■ GIVEN TASK 1:
Using the text on sin, answer these:
(a) What Sanskrit term does Hinduism use for sin?
(b) What Arabic term do Muslims use for sin?
(c) Who is believed in Islam to play a significant role in tempting humankind towards sin?
■ GIVEN TASK 2: According to the text on sin, how does the Hindu notion of pāpa differ from Abrahamic sin?
■ GIVEN TASK 3: Reproduce the passage of the text on sin starting at "Original sin is" and ending at "one's own self.".

**** TEXT EXCERPT ****

Original sin is a Western concept which states that sin entered the human world through Adam and Eve's sin in the Garden of Eden, and that human beings have since lived with the consequences of this first sin. 
Hinduism
In Hinduism, the term sin (pāpa in Sanskrit) is often used to describe actions that create negative karma by violating moral and ethical codes, which automatically brings negative consequences. This is different from Abrahamic sin in the sense that pāpa is not a crime against the will of God, but against (1) Dharma, or moral order, and (2) one's own self.

[Sidebar: We will return to sins against the self presently.]
Islam
Muslims see sin (dhanb, thanb ذنب) as anything that goes against the commands of God (Allah). Islam teaches that sin is an act and not a state of being. The Qur'an teaches that "the soul is certainly prone to evil, unless the Lord does bestow His Mercy" and that even the prophets do not absolve themselves of the blame. It is believed that Iblis (Satan) has a significant role in tempting humankind towards sin.

**** DATA BLOCK ****

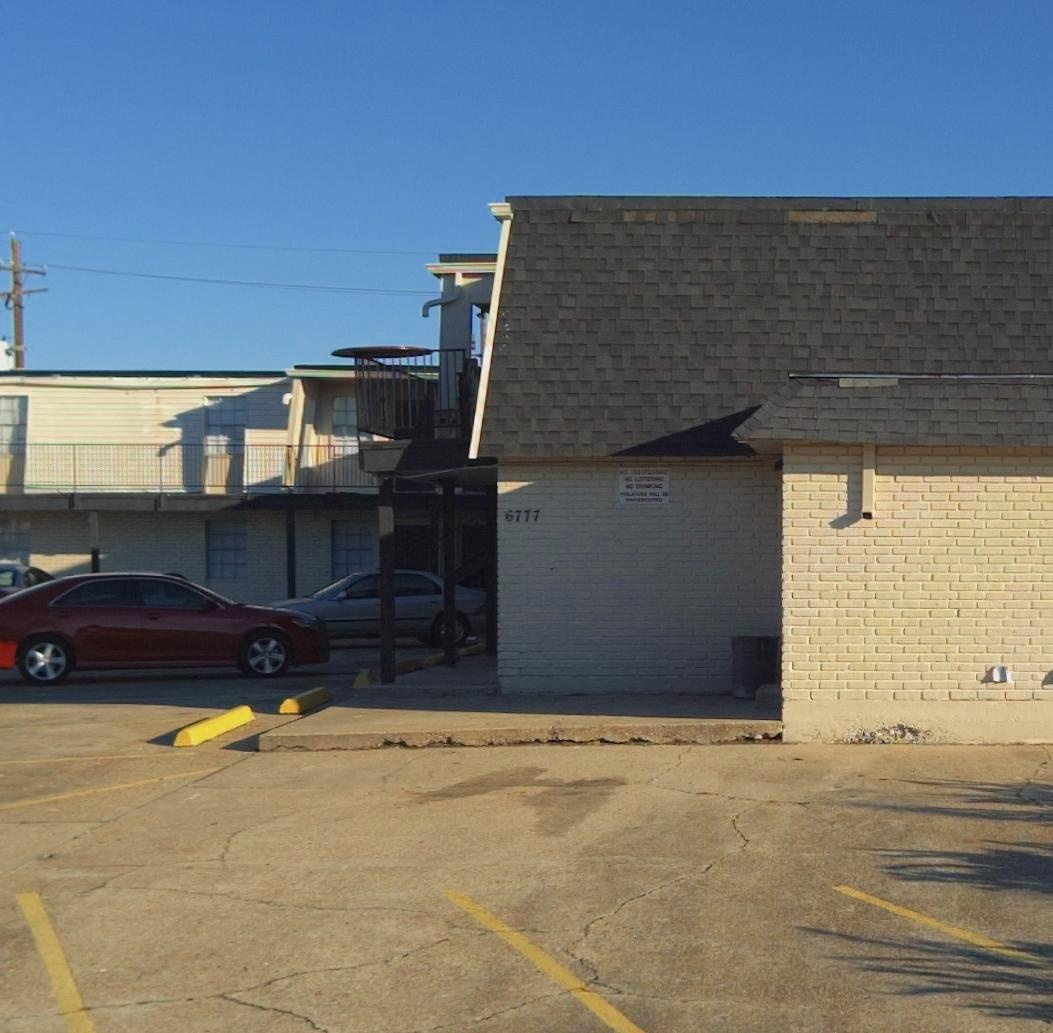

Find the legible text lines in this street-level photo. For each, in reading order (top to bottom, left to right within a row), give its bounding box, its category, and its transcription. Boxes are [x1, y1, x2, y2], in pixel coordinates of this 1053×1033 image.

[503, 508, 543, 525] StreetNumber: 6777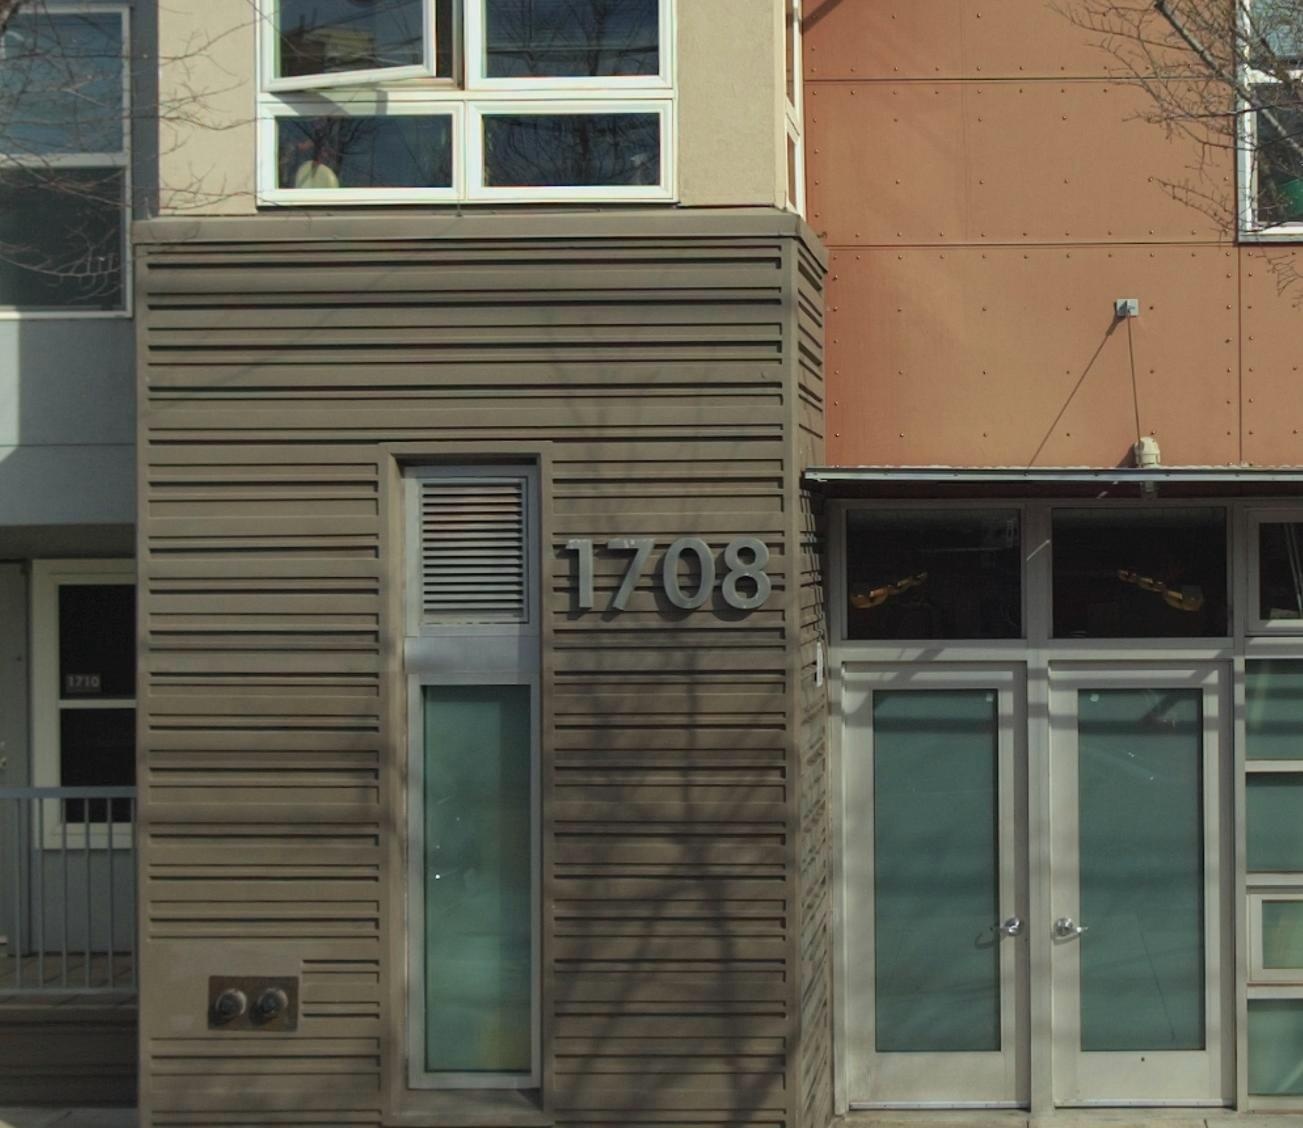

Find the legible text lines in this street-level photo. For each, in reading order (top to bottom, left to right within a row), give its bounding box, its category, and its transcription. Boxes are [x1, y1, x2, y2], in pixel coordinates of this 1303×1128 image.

****

■ EXERCISE RESULT 1:
(a) Pāpa.
(b) Dhanb (also written thanb, ذنب).
(c) Iblis (Satan).

■ EXERCISE RESULT 2: Pāpa is not a crime against the will of God. It is a violation of Dharma, or moral order, and of one's own self.

■ EXERCISE RESULT 3:
Original sin is a Western concept which states that sin entered the human world through Adam and Eve's sin in the Garden of Eden, and that human beings have since lived with the consequences of this first sin. 
Hinduism
In Hinduism, the term sin (pāpa in Sanskrit) is often used to describe actions that create negative karma by violating moral and ethical codes, which automatically brings negative consequences. This is different from Abrahamic sin in the sense that pāpa is not a crime against the will of God, but against (1) Dharma, or moral order, and (2) one's own self.